From ancient stately homes to sleek art deco mansions, over the years Homes & Antiques has been afforded incredible access to some of the UK’s most inspiring historic houses currently open to the public.
Although the original owners are now long gone, these important buildings remain home to unique collections of furniture, art and artefacts – often accumulated across many generations – which offer a fascinating window into the past.
The way we choose to decorate our homes says much about who we are and how we hope to be seen by others. Here, we revisit five extraordinary houses that are not only wonderful examples of interiors from their time, they are also emphatic expressions of each owner’s personality and unique aesthetic.
A LA RONDE
The extraordinary product of two extraordinary imaginations, A La Ronde, with its whimsical 16-sided design, is a Regency gem that is hard to categorise architecturally. The house was built in the 1790s by Jane and Mary Parminter, two independently wealthy cousins who, having embarked on a decade-long Grand Tour of Europe, decided to settle in Exmouth, Devon, on their return. There is very little documentary record of where the ladies went, what they did or who they met on their travels, but one thing is certain: they returned laden with souvenirs and teeming with plans.
01395 265514; nationaltrust.org.uk/a-la-ronde
SIR JOHN SOANE’S MUSEUM
The architect Sir John Soane moved into number 12 Lincoln’s Inn Fields in Holborn in 1792, and over the next 32 years he bought numbers 13 and 14 as well. All three were gradually demolished and rebuilt, inside and out. Soane used his home as an architectural laboratory,
a place in which to experiment with new ideas, techniques and technology, such as installing a bath with hot water – remarkable for the period.
020 7405 2107; soane.org
From 1916 until 1978, Charleston in Sussex was the home of artists Vanessa Bell and Duncan Grant and their unconventional family, which included their daughter Angelica, Duncan’s lover David Garnett, and Vanessa’s two young sons Julian and Quentin from
her marriage to Clive Bell.
As key members of the Bloomsbury Group, their house became the epicentre of the movement and was frequented by artists, writers and intellectuals such as Leonard and Virginia Woolf, Roger Fry and EM Forster.

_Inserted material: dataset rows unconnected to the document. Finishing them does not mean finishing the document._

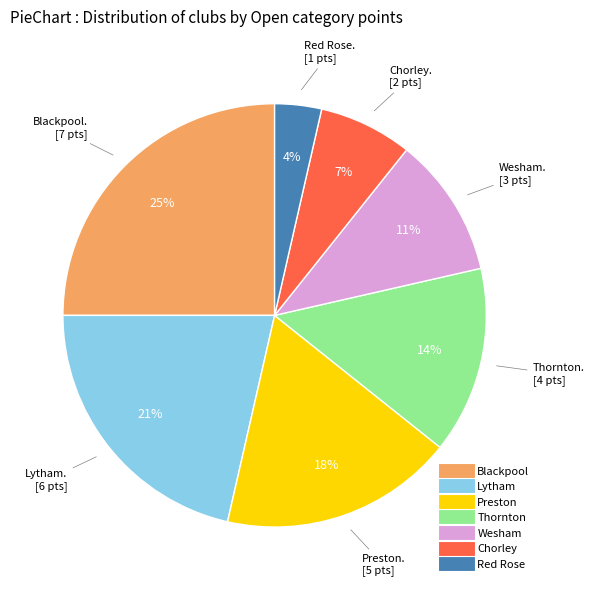

Is Blackpool the majority of the pie?

No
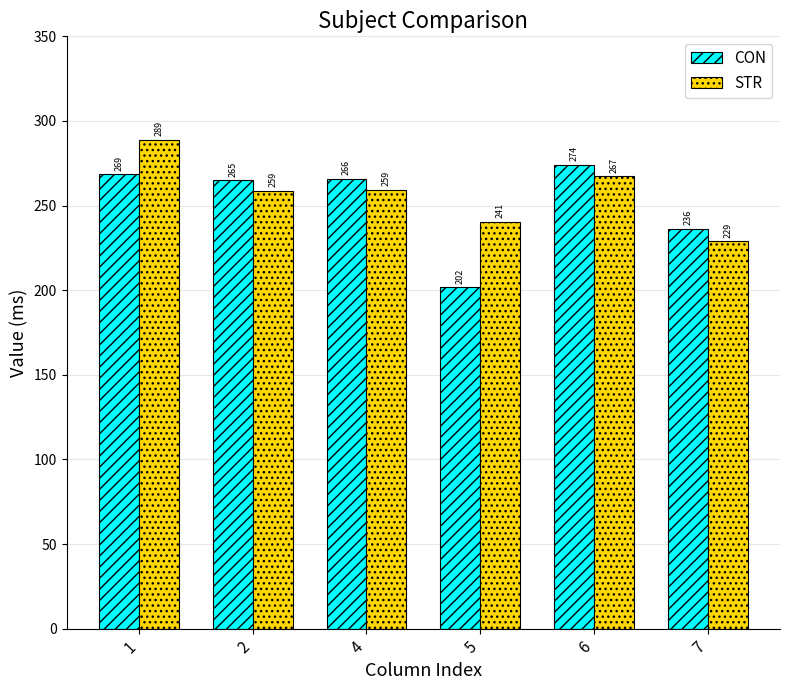

List the series in order of their peak value, highest first.

STR, CON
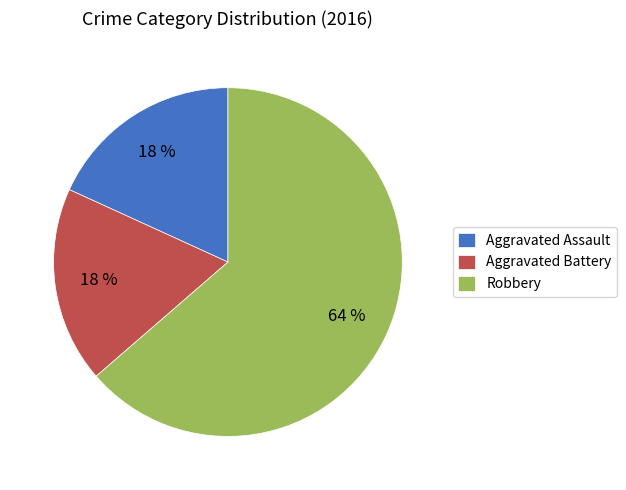

How many segments does this pie chart have?

3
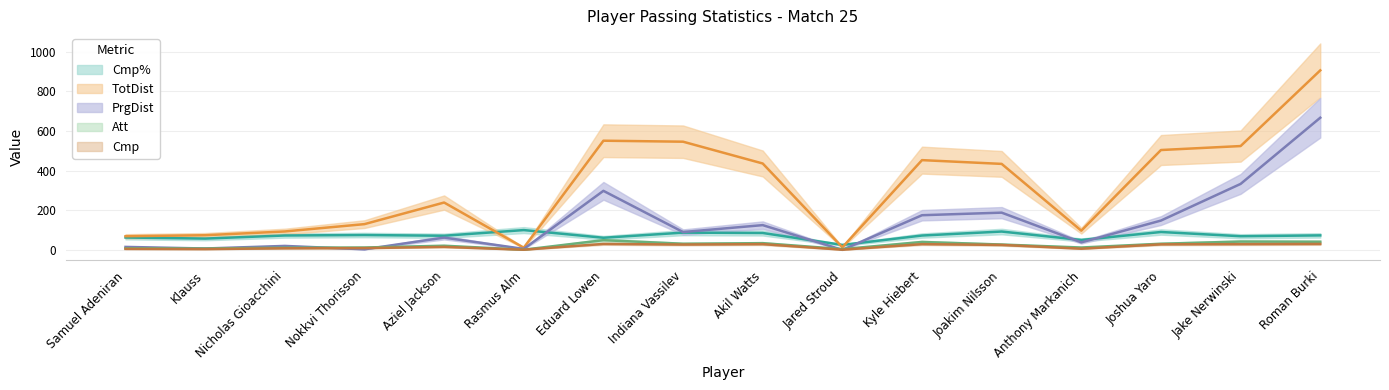

Which has a higher value, Jared Stroud or Indiana Vassilev?

Indiana Vassilev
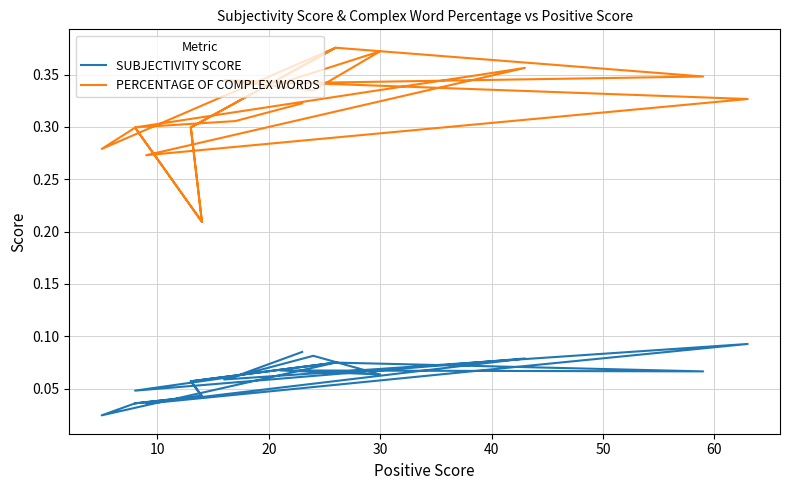

Reading left to right, what are all the values shown in this chart?

SUBJECTIVITY SCORE: 0.0	0.0	0.1	0.1	0.0	0.0	0.0	0.1	0.1	0.1	0.1	0.1	0.1	0.1	0.1	0.0	0.1	0.0	0.1	0.1
PERCENTAGE OF COMPLEX WORDS: 0.3	0.2	0.3	0.4	0.3	0.3	0.2	0.3	0.4	0.3	0.3	0.4	0.3	0.3	0.3	0.3	0.4	0.3	0.3	0.3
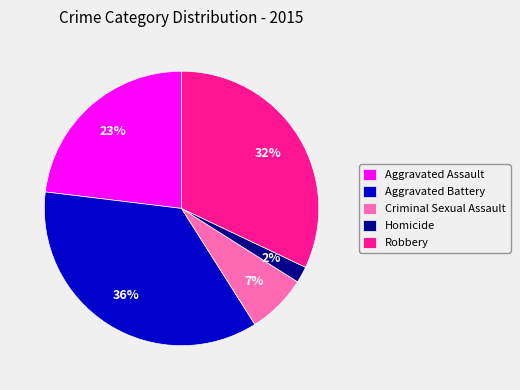

To the nearest percent, what is the difference between the Robbery and Aggravated Assault slice percentages?

9%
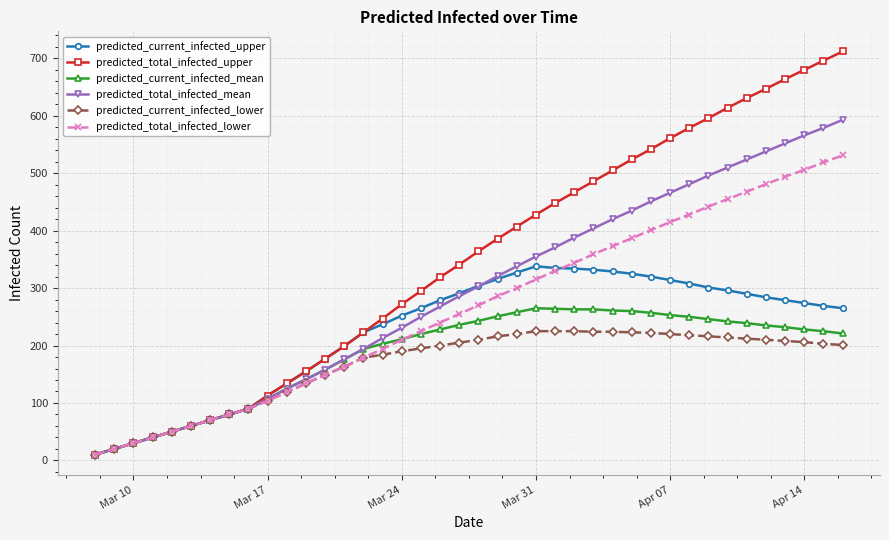

Does the chart display data point markers on the line(s)?

Yes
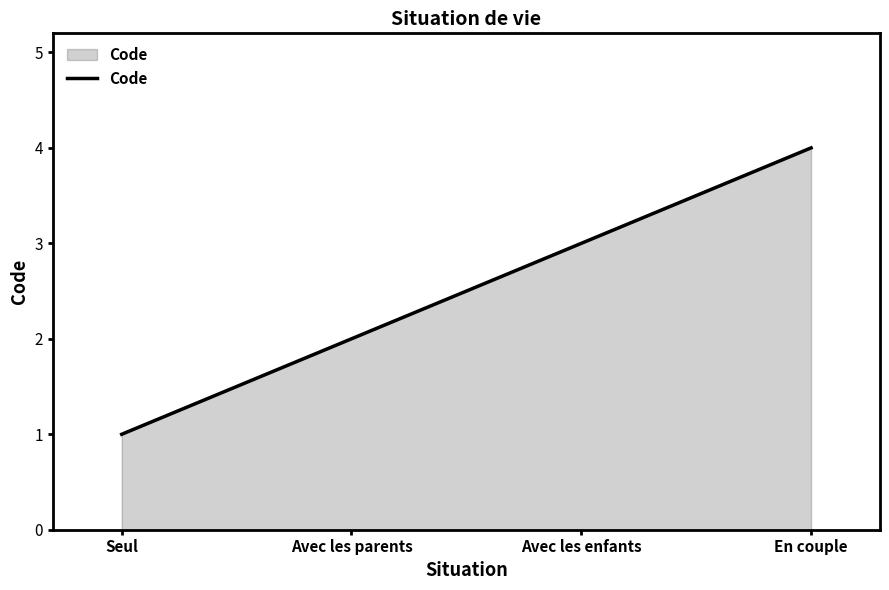

What is the change in value from Avec les enfants to En couple?

+1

01323 811626; charleston.org.uk
As a vociferous republican, Victor Hugo was forced to leave France in 1855, having fallen foul of Napoleon III and his Second Empire.
The author sought political asylum on Guernsey and bought Hauteville House soon after he arrived on the island. Hauteville was the only home he ever owned and he lived there for 14 years, during which time he wrote some of his greatest works, including Les Misérables.
DENNIS SEVERS’ HOUSE
18 Folgate Street in London’s Spitalfields was once home to Dennis Severs, an eccentric Californian who bought the building in the 1970s when it was under threat from developers and, making few concessions to modernity, he lived here with only candles and gas lights, and little in the way of plumbing.